43 company_oscars int64 Count of Oscar wins/nominations associated with the movie's production companies.
Models and Results
The project explored various machine learning models for two distinct prediction tasks:
1. Movie Revenue Prediction (Regression Task)
Goal: To predict the continuous value of a movie's worldwide gross revenue. Models Explored: Linear Regression, Decision Trees, Bagging, Random Forest, XGBoost, Gradient Boosting, LightGBM, CatBoost. Key Strategies: Logarithmic transformation was applied to the revenue and budget targets to handle skewness and zero values, followed by inverse transformation for final predictions.

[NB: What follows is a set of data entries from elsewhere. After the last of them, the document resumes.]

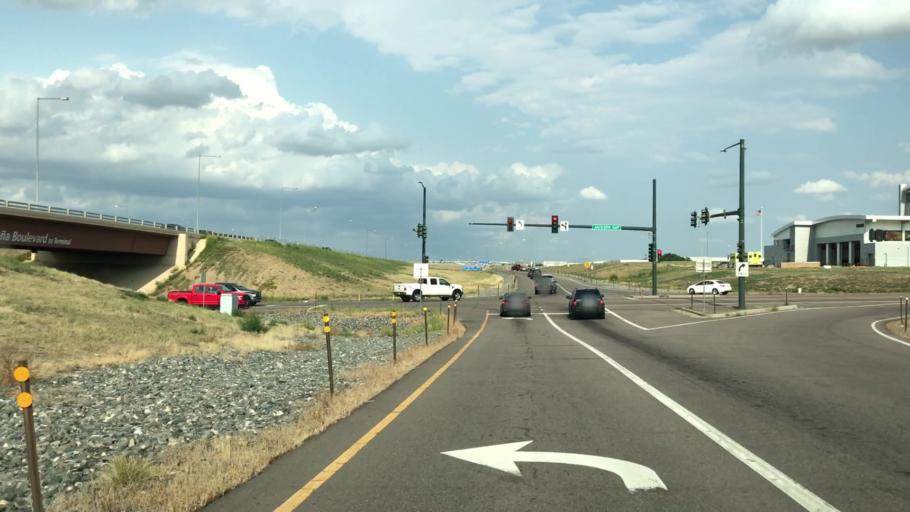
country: US
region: Colorado
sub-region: Adams County
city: Aurora
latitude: 39.8331
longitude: -104.6938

Model Performance - Regression (After Log Transformation)
Model RMSE MAE R²
Linear Regression 1.42802e+10 3.58952e+08 -33588.1
Decision Tree 4.6536e+07 1.0905e+07 0.6433
Bagging 3.89656e+07 7.70838e+06 0.7499
Random Forest 3.69612e+07 7.25141e+06 0.775
XGBoost 3.80872e+07 7.58782e+06 0.7611
Gradient Boosting 4.4891e+07 7.95966e+06 0.6681
LightGBM 3.83229e+07 7.3896e+06 0.7581
CatBoost 3.96886e+07 7.27423e+06 0.7405
Best Performing Model:
Random Forest: Demonstrated strong performance, achieving a competitive R-squared (R²) value on the test set, indicating a good fit for the variance in revenue. (e.g., R² of approximately 0.77 after log transformation).

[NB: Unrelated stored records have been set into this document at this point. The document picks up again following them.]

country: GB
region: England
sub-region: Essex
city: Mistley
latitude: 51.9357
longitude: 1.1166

2. Movie Profitability Classification (Classification Task)
Goal: To classify whether a movie will be profitable or result in a loss. This was treated as a binary classification problem. Models Explored: Logistic Regression, Decision Trees, Random Forest, XGBoost, Gradient Boosting, LightGBM, CatBoost. Key Strategies: The problem was framed as classifying profit (positive for profit, non-positive for loss).

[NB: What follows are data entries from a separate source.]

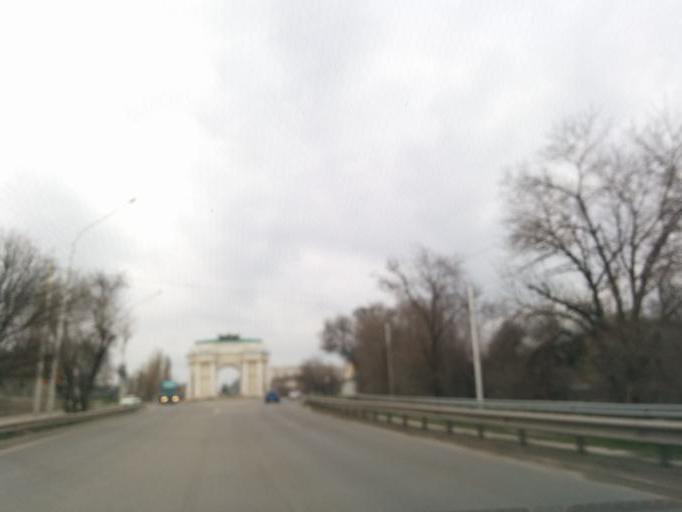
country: RU
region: Rostov
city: Novocherkassk
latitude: 47.4286
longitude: 40.0976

Model Performance - Classification (CatBoost)
Class Precision Recall F1-Score Support
0 0.93 0.97 0.95 6276
1 0.78 0.63 0.70 1143
Accuracy 0.92 7419
Macro Avg 0.86 0.80 0.82 7419
Weighted Avg 0.91 0.92 0.91 7419
Best Performing Model:
CatBoost: Excelling in handling categorical features and imbalanced datasets, CatBoost achieved high overall accuracy (e.g., exceeding 90%) and strong F1-score for the positive class (profitable movies), indicating robust performance in distinguishing between profitable and non-profitable films.
Conclusion
This project successfully developed robust machine learning models for predicting movie revenue and profitability by integrating and processing diverse datasets. The models, particularly Random Forest for revenue prediction and CatBoost for profitability classification, achieved competitive and often superior performance compared to existing research, providing a data-driven framework for decision-making in the film industry.